● Activity
In the excerpt on household wellbeing below, on what three things does the wellbeing of households depend?

● Document excerpt
For tax/transfer policy analysis the message of the models in the previous section is that the wellbeing of households depends on market wage rates (net of tax), productivities in household production and the prices of bought-in inputs. The effects of variation across households are reasonably clearcut. In the setting of two-earner households, as we move through the equilibrium household allocations wellbeing increases with wage rates and productivities in home production and decreases with input prices. Joint market earnings are an unreliable proxy for these and, other things equal, actually vary inversely with household production. As we have emphasised, the value of this is effectively set to zero by standard equivalisation methods. Therefore these can be grossly misleading. The fact that they are so easy to apply in empirical work has worked against awareness of the need for better measures based on real data.

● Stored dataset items

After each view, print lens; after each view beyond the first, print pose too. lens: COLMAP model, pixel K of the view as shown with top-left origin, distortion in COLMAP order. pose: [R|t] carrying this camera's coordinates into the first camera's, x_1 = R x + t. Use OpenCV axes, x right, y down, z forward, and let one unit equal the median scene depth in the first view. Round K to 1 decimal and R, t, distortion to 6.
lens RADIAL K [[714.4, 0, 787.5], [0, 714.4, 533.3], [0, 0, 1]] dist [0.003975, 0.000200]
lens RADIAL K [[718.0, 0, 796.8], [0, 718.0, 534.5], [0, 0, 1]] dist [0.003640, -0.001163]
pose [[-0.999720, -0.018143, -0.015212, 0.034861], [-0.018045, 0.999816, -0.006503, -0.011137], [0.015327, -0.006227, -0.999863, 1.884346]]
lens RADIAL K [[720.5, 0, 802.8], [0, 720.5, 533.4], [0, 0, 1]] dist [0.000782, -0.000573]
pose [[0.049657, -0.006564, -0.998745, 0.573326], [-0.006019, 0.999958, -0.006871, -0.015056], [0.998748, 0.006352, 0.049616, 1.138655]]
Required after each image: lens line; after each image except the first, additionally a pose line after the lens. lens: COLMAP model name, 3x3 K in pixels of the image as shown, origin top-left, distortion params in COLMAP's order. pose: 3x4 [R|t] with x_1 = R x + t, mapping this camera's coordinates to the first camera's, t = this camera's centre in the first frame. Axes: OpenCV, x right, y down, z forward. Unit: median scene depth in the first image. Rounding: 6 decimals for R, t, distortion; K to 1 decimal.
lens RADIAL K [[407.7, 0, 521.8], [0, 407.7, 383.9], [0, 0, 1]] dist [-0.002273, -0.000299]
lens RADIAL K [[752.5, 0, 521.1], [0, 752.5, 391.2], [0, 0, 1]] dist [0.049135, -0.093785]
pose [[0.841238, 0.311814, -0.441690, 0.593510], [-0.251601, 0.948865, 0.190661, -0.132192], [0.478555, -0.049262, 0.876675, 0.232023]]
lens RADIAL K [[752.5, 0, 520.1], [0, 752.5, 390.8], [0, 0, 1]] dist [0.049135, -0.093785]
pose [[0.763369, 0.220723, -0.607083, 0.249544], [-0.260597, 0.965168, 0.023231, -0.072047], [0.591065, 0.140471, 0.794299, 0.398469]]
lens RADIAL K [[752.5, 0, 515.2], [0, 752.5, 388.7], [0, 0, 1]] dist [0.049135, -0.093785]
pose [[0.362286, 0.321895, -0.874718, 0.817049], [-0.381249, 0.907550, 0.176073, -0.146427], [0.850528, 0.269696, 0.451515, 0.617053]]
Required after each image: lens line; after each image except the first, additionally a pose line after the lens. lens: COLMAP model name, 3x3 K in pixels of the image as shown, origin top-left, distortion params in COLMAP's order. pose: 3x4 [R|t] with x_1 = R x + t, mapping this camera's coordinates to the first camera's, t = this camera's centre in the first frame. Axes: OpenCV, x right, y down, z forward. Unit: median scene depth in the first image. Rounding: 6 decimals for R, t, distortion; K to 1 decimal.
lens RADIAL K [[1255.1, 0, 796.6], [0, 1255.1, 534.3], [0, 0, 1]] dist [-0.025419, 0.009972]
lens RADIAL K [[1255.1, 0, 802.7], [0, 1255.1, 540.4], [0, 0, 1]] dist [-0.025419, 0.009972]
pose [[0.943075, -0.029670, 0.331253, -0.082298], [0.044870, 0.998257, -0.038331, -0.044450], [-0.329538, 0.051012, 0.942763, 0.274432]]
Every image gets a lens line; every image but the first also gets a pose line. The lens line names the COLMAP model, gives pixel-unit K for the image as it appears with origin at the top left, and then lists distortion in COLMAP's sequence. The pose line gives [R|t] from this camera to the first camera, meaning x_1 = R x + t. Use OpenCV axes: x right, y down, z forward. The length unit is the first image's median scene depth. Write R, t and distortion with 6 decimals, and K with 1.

● Answer to this problem
Market wage rates (net of tax), productivities in household production, and the prices of bought-in inputs.